In this article, Canvas Product Manager Steve Dixon introduces two highly anticipated Canvas features, now available in Suite 2012. More information on Canvas can be found on the Canvas product page, and in the related web seminar. Related video tutorials can be found for KPLS here and for Hole-Filling here and here.
Background
Cheminformatics comprises a broad assortment of 2D concepts and methodologies that play critical roles in the early and middle stages of drug discovery. Library design, lead hopping, structure-activity analysis, and lead optimization are just a few of the areas that have been revolutionized by the advent of cheminformatics. While Canvas continues to offer a full spectrum of exceptional tools in this field, Suite 2012 is a breakthrough release that features a number of transformative technologies to address the most important needs of modelers and chemists. Two of those technologies are discussed here.

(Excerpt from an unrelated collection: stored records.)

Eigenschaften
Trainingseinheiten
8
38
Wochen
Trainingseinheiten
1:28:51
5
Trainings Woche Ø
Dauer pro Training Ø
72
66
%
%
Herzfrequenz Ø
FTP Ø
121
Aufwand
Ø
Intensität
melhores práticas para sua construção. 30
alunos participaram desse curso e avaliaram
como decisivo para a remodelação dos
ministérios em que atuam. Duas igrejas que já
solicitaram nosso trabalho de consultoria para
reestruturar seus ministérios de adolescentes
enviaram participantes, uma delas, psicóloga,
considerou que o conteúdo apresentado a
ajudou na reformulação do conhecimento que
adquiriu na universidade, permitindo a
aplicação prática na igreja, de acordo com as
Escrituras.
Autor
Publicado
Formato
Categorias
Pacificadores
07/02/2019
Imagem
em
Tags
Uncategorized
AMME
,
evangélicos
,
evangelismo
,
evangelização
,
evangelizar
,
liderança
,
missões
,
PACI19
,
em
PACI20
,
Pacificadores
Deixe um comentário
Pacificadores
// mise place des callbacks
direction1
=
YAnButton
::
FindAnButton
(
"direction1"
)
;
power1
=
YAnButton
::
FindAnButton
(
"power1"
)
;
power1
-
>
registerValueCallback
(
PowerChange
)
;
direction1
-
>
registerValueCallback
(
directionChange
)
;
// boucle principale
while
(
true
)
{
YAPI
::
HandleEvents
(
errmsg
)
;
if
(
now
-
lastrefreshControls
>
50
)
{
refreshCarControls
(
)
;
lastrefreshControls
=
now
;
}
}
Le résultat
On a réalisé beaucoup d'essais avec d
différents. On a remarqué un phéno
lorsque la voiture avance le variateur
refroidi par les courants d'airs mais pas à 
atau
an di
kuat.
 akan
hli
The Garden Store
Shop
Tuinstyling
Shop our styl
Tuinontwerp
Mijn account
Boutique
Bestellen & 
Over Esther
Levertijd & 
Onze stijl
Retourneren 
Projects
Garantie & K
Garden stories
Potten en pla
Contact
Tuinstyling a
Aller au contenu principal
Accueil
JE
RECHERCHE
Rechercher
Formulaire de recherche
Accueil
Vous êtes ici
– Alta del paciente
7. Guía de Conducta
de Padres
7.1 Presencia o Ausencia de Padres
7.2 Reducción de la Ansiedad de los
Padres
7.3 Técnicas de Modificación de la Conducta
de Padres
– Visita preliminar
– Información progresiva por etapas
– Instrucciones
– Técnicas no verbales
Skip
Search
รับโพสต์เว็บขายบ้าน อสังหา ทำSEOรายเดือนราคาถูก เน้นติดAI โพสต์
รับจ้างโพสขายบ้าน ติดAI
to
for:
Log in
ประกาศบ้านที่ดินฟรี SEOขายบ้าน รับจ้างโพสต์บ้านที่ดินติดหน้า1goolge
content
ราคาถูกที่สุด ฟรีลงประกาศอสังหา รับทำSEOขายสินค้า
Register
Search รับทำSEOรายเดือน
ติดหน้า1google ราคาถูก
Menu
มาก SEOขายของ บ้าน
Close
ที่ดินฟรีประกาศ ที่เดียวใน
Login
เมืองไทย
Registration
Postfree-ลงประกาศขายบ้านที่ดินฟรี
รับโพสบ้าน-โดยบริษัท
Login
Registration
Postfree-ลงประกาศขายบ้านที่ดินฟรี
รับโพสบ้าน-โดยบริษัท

Hole-Filling and Library Optimization
Drug discovery programs usually commence with one or more primary screens that are designed to furnish high potency leads. The ability to find such leads, and their ultimate viability, depend on how well screening libraries cover the relevant areas of chemical space. Methods that improve library coverage are therefore in high demand, and Canvas offers a new, highly effective strategy1 to fill holes in a library by adding diverse compounds with desirable properties.
Figure 1 contains a schematic representation of hole-filling in a hypothetical chemical space. A reference library of compounds that fails to populate certain regions of that space is augmented with new compounds that are dissimilar to each other, dissimilar to the compounds in the reference library, and fill the empty regions of the reference library. Canvas Hole-Filling achieves this by selecting a set of compounds at random from a large pool, and then iteratively replacing members of that set with other compounds from the pool so as to minimize the average nearest neighbor fingerprint similarity in the combined collection. A greedy simulated annealing approach is used, which rapidly improves diversity without getting trapped in local minima.

Figure 1: Illustration of hole-filling. A reference library of compounds (red circles) is augmented with diverse compounds (blue squares), which occupy regions of chemical space not covered by the reference library.